## Problem to work on
Quote all of the data that follows exactly as written, skipping the images.

++++ Supplied records ++++

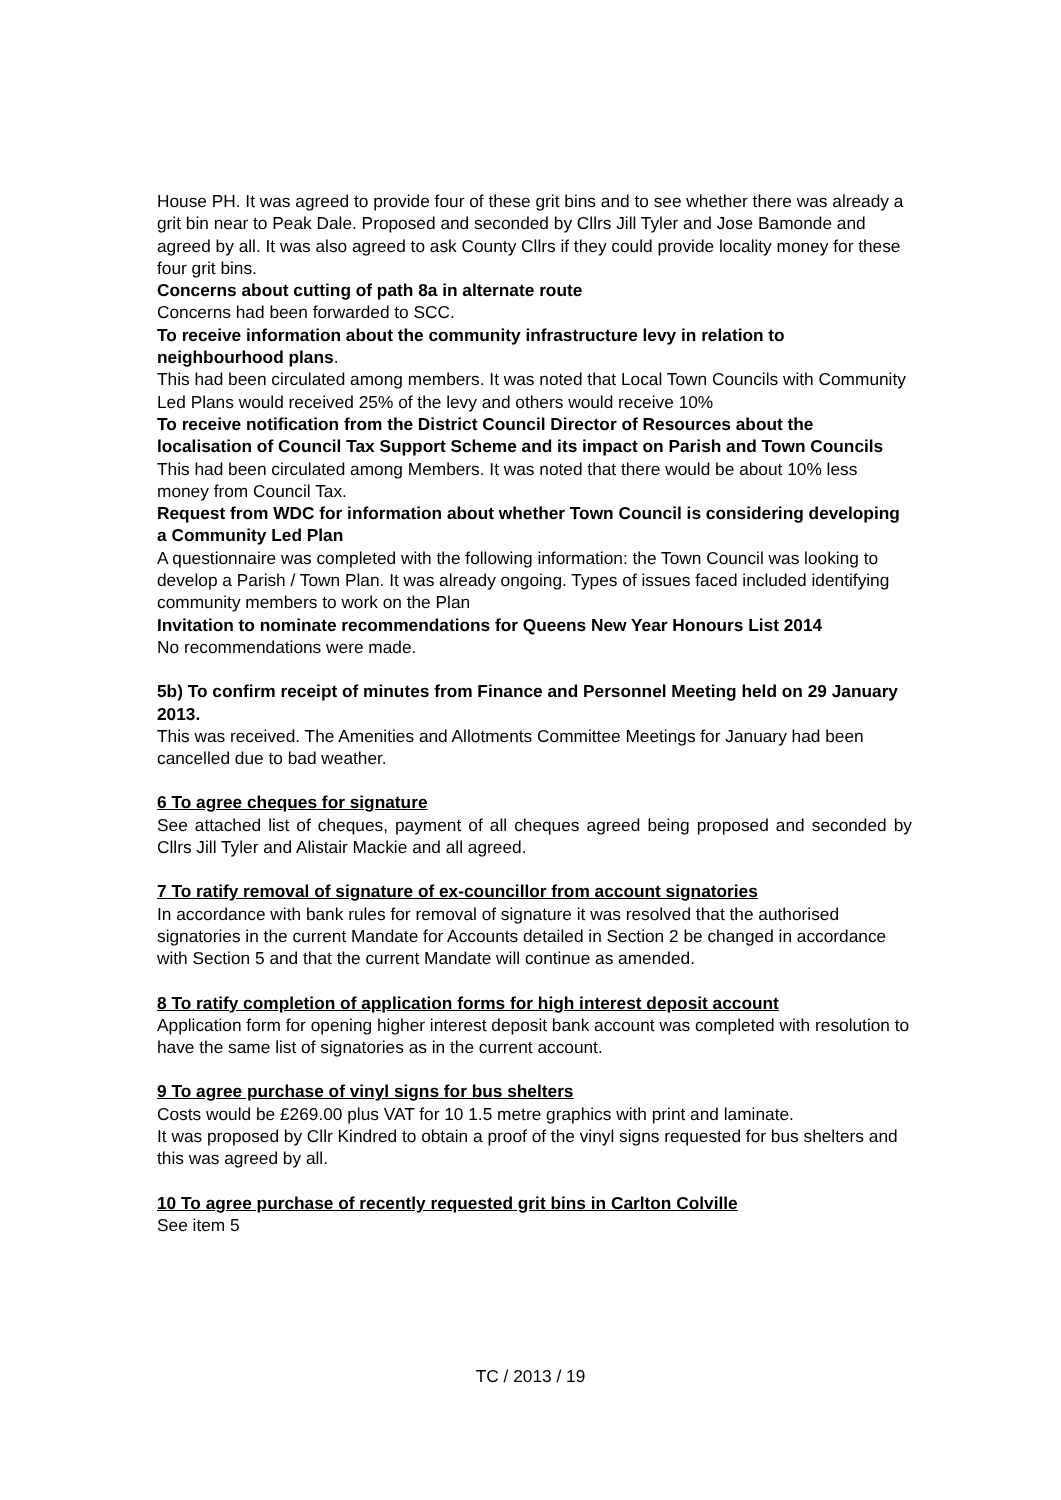House PH. It was agreed to provide four of these grit bins and to see whether there was already a grit bin near to Peak Dale. Proposed and seconded by Cllrs Jill Tyler and Jose Bamonde and agreed by all. It was also agreed to ask County Cllrs if they could provide locality money for these four grit bins.
Concerns about cutting of path 8a in alternate route
Concerns had been forwarded to SCC.
To receive information about the community infrastructure levy in relation to neighbourhood plans.
This had been circulated among members. It was noted that Local Town Councils with Community Led Plans would received 25% of the levy and others would receive 10%
To receive notification from the District Council Director of Resources about the localisation of Council Tax Support Scheme and its impact on Parish and Town Councils
This had been circulated among Members. It was noted that there would be about 10% less money from Council Tax.
Request from WDC for information about whether Town Council is considering developing a Community Led Plan
A questionnaire was completed with the following information: the Town Council was looking to develop a Parish / Town Plan. It was already ongoing. Types of issues faced included identifying community members to work on the Plan
Invitation to nominate recommendations for Queens New Year Honours List 2014
No recommendations were made.
5b) To confirm receipt of minutes from Finance and Personnel Meeting held on 29 January 2013.
This was received. The Amenities and Allotments Committee Meetings for January had been cancelled due to bad weather.
6 To agree cheques for signature
See attached list of cheques, payment of all cheques agreed being proposed and seconded by Cllrs Jill Tyler and Alistair Mackie and all agreed.
7 To ratify removal of signature of ex-councillor from account signatories
In accordance with bank rules for removal of signature it was resolved that the authorised signatories in the current Mandate for Accounts detailed in Section 2 be changed in accordance with Section 5 and that the current Mandate will continue as amended.
8 To ratify completion of application forms for high interest deposit account
Application form for opening higher interest deposit bank account was completed with resolution to have the same list of signatories as in the current account.
9 To agree purchase of vinyl signs for bus shelters
Costs would be £269.00 plus VAT for 10 1.5 metre graphics with print and laminate.
It was proposed by Cllr Kindred to obtain a proof of the vinyl signs requested for bus shelters and this was agreed by all.
10 To agree purchase of recently requested grit bins in Carlton Colville
See item 5
TC / 2013 / 19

++++

## Response area
House PH. It was agreed to provide four of these grit bins and to see whether there was already a grit bin near to Peak Dale. Proposed and seconded by Cllrs Jill Tyler and Jose Bamonde and agreed by all. It was also agreed to ask County Cllrs if they could provide locality money for these four grit bins.
Concerns about cutting of path 8a in alternate route
Concerns had been forwarded to SCC.
To receive information about the community infrastructure levy in relation to neighbourhood plans.
This had been circulated among members. It was noted that Local Town Councils with Community Led Plans would received 25% of the levy and others would receive 10%
To receive notification from the District Council Director of Resources about the localisation of Council Tax Support Scheme and its impact on Parish and Town Councils
This had been circulated among Members. It was noted that there would be about 10% less money from Council Tax.
Request from WDC for information about whether Town Council is considering developing a Community Led Plan
A questionnaire was completed with the following information: the Town Council was looking to develop a Parish / Town Plan. It was already ongoing. Types of issues faced included identifying community members to work on the Plan
Invitation to nominate recommendations for Queens New Year Honours List 2014
No recommendations were made.
5b) To confirm receipt of minutes from Finance and Personnel Meeting held on 29 January 2013.
This was received. The Amenities and Allotments Committee Meetings for January had been cancelled due to bad weather.
6 To agree cheques for signature
See attached list of cheques, payment of all cheques agreed being proposed and seconded by Cllrs Jill Tyler and Alistair Mackie and all agreed.
7 To ratify removal of signature of ex-councillor from account signatories
In accordance with bank rules for removal of signature it was resolved that the authorised signatories in the current Mandate for Accounts detailed in Section 2 be changed in accordance with Section 5 and that the current Mandate will continue as amended.
8 To ratify completion of application forms for high interest deposit account
Application form for opening higher interest deposit bank account was completed with resolution to have the same list of signatories as in the current account.
9 To agree purchase of vinyl signs for bus shelters
Costs would be £269.00 plus VAT for 10 1.5 metre graphics with print and laminate.
It was proposed by Cllr Kindred to obtain a proof of the vinyl signs requested for bus shelters and this was agreed by all.
10 To agree purchase of recently requested grit bins in Carlton Colville
See item 5
TC / 2013 / 19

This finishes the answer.